» **SELECTED TEXT**:
========================================================================

In [2]:
import numpy as np
import pandas as pd

# Metropolis-Hastings MCMC
A simple example: Binary Distribution

In [8]:
# true distribution
# we cant evaluate at any point z
p = [0.35, 0.65]

r = []
z_candidate, z = 0, 0
for _ in range(100000):
    r.append(z)
    # transition probability
    A = np.min([1, p[z_candidate] / p[z]])
    # accept of reject candidate
    if A > np.random.uniform(0, 1):
        # move to the candidate state
        z = z_candidate
    # sample new candidate from the markov chain
    # p = 0.5 because p(z_{t+1} | p_t) = p(z_t | p_{z+1})
    z_candidate = np.random.binomial(1, p=0.5)

# print distribution
pd.Series(r).value_counts() / len(r)

1    0.64659
0    0.35341
Name: count, dtype: float64

Multinomial distribution.

In [37]:
# transition probability matrix
# for Markov chain
T = np.ones((3, 3)) * 1/3

# true distribution
# we cant evaluate at any point z
p = [0.35, 0.25, 0.40]

r = []
z_candidate, z = 0, 0
for _ in range(100000):
    r.append(z)
    # p(z*) = 0.5
    A = np.min([1, p[z_candidate] / p[z]])
    # accept of reject candidate
    if A > np.random.uniform(0, 1):
        # move to the candidate state
        z = z_candidate
    # sample new candidate from the chain
    # p = 0.5 because p(z_{t+1} | p_t) = p(z_t | p_{z+1})
    z_candidate = np.random.multinomial(1, pvals=T[z]).argmax()

# print distribution
(pd.Series(r).value_counts() / len(r)).sort_index()

========================================================================

» **Transcribed page contents**:
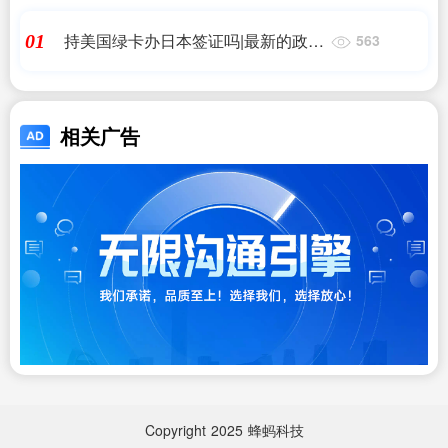
持美国绿卡办日本签证吗|最新的政策
01
563
下,美国绿卡持有者去日本是否一定不
需要签|日本房产投资,日本移民
相关广告
Copyright
2025
蜂蚂科技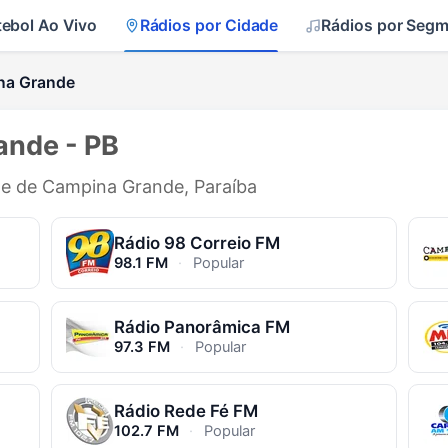
tebol Ao Vivo
Rádios por Cidade
Rádios por Seg
na Grande
ande - PB
ade de Campina Grande, Paraíba
Rádio 98 Correio FM
98.1 FM
·
Popular
Rádio Panorâmica FM
97.3 FM
·
Popular
Rádio Rede Fé FM
102.7 FM
·
Popular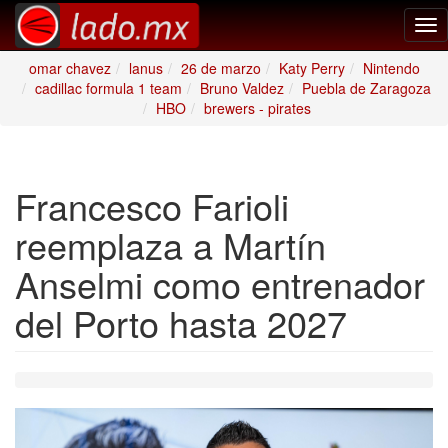
Tog
nav
omar chavez
lanus
26 de marzo
Katy Perry
Nintendo
cadillac formula 1 team
Bruno Valdez
Puebla de Zaragoza
HBO
brewers - pirates
Francesco Farioli
reemplaza a Martín
Anselmi como entrenador
del Porto hasta 2027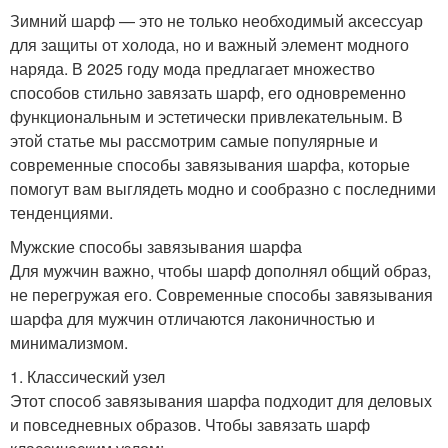
Зимний шарф — это не только необходимый аксессуар
для защиты от холода, но и важный элемент модного
наряда. В 2025 году мода предлагает множество
способов стильно завязать шарф, его одновременно
функциональным и эстетически привлекательным. В
этой статье мы рассмотрим самые популярные и
современные способы завязывания шарфа, которые
помогут вам выглядеть модно и сообразно с последними
тенденциями.
Мужские способы завязывания шарфа
Для мужчин важно, чтобы шарф дополнял общий образ,
не перегружая его. Современные способы завязывания
шарфа для мужчин отличаются лаконичностью и
минимализмом.
1. Классический узел
Этот способ завязывания шарфа подходит для деловых
и повседневных образов. Чтобы завязать шарф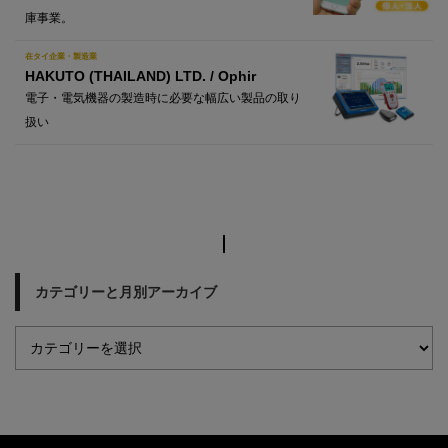
庫事業。
在タイ企業・製造業
HAKUTO (THAILAND) LTD. / Ophir
電子・電気機器の製造時に必要な幅広い製品の取り
扱い
カテゴリーと月別アーカイブ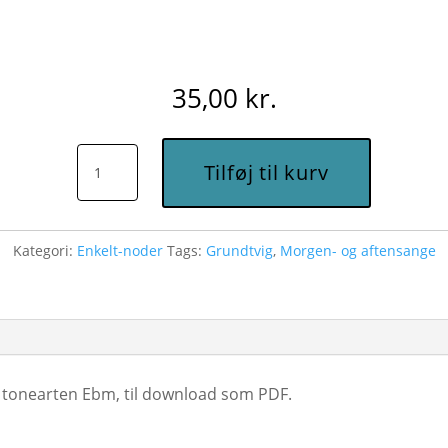
35,00
kr.
Den
Tilføj til kurv
lyse
dag
forgangen
Kategori:
Enkelt-noder
Tags:
Grundtvig
,
Morgen- og aftensange
er
(Ebm)
-
Node
til
 i tonearten Ebm, til download som PDF.
download
antal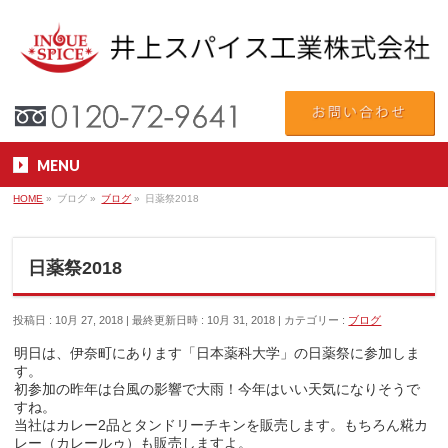
MENU
HOME
»
ブログ
»
ブログ
»
日薬祭2018
日薬祭2018
投稿日 : 10月 27, 2018
最終更新日時 : 10月 31, 2018
カテゴリー :
ブログ
明日は、伊奈町にあります「日本薬科大学」の日薬祭に参加しま
す。
初参加の昨年は台風の影響で大雨！今年はいい天気になりそうで
すね。
当社はカレー2品とタンドリーチキンを販売します。もちろん糀カ
レー（カレールゥ）も販売しますよ。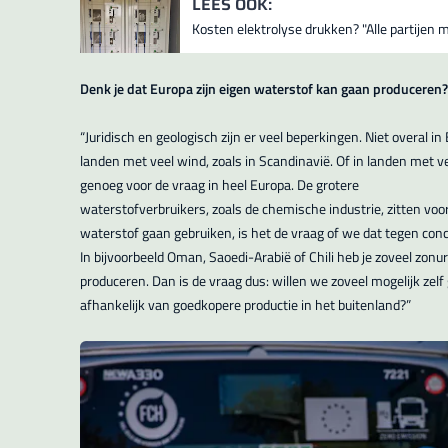
LEES OOK:
Kosten elektrolyse drukken? "Alle partijen m
Denk je dat Europa zijn eigen waterstof kan gaan produceren?
“Juridisch en geologisch zijn er veel beperkingen. Niet overal 
landen met veel wind, zoals in Scandinavië. Of in landen met vee
genoeg voor de vraag in heel Europa. De grotere
waterstofverbruikers, zoals de chemische industrie, zitten voor
waterstof gaan gebruiken, is het de vraag of we dat tegen con
In bijvoorbeeld Oman, Saoedi-Arabië of Chili heb je zoveel zonu
produceren. Dan is de vraag dus: willen we zoveel mogelijk zelf
afhankelijk van goedkopere productie in het buitenland?”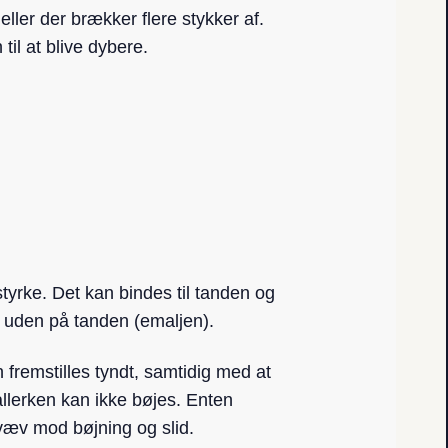
ler der brækker flere stykker af.
til at blive dybere.
styrke. Det kan bindes til tanden og
g uden på tanden (emaljen).
 fremstilles tyndt, samtidig med at
llerken kan ikke bøjes. Enten
væv mod bøjning og slid.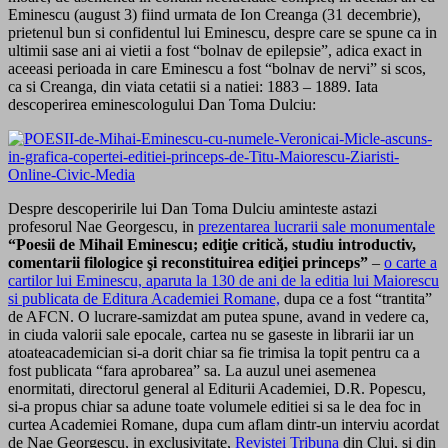
Eminescu (august 3) fiind urmata de Ion Creanga (31 decembrie),
prietenul bun si confidentul lui Eminescu, despre care se spune ca in
ultimii sase ani ai vietii a fost “bolnav de epilepsie”, adica exact in
aceeasi perioada in care Eminescu a fost “bolnav de nervi” si scos,
ca si Creanga, din viata cetatii si a natiei: 1883 – 1889. Iata
descoperirea eminescologului Dan Toma Dulciu:
Despre descoperirile lui Dan Toma Dulciu aminteste astazi
profesorul Nae Georgescu, in
prezentarea lucrarii sale monumentale
“Poesii de Mihail Eminescu; ediţie critică, studiu introductiv,
comentarii filologice şi reconstituirea ediţiei princeps”
–
o carte a
cartilor lui Eminescu, aparuta la 130 de ani de la editia lui Maiorescu
si publicata de Editura Academiei Romane,
dupa ce a fost “trantita”
de AFCN. O lucrare-samizdat am putea spune, avand in vedere ca,
in ciuda valorii sale epocale, cartea nu se gaseste in librarii iar un
atoateacademician si-a dorit chiar sa fie trimisa la topit pentru ca a
fost publicata “fara aprobarea” sa. La auzul unei asemenea
enormitati, directorul general al Editurii Academiei, D.R. Popescu,
si-a propus chiar sa adune toate volumele editiei si sa le dea foc in
curtea Academiei Romane, dupa cum aflam dintr-un interviu acordat
de Nae Georgescu, in exclusivitate,
Revistei Tribuna
din Cluj, si din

========================================================================

» **PROMPT 1**: Edit the Metropolis-Hastings notebook from "z_candidate = np.random.binomial(1, p=0.5)" up to and including "Multinomial distribution.", replacing "distribution" with "frequencies".
» **PROMPT 2**: List every distinct NumPy function that the Metropolis-Hastings notebook calls.
» **PROMPT 3**: In the Metropolis-Hastings notebook, what values does the list p hold in the three-state multinomial example?

» **WRITTEN REPLY 1**:
z_candidate = np.random.binomial(1, p=0.5)

# print frequencies
pd.Series(r).value_counts() / len(r)

1    0.64659
0    0.35341
Name: count, dtype: float64

Multinomial frequencies.

» **WRITTEN REPLY 2**:
np.min
np.random.uniform
np.random.binomial
np.ones
np.random.multinomial

» **WRITTEN REPLY 3**: 0.35, 0.25, and 0.40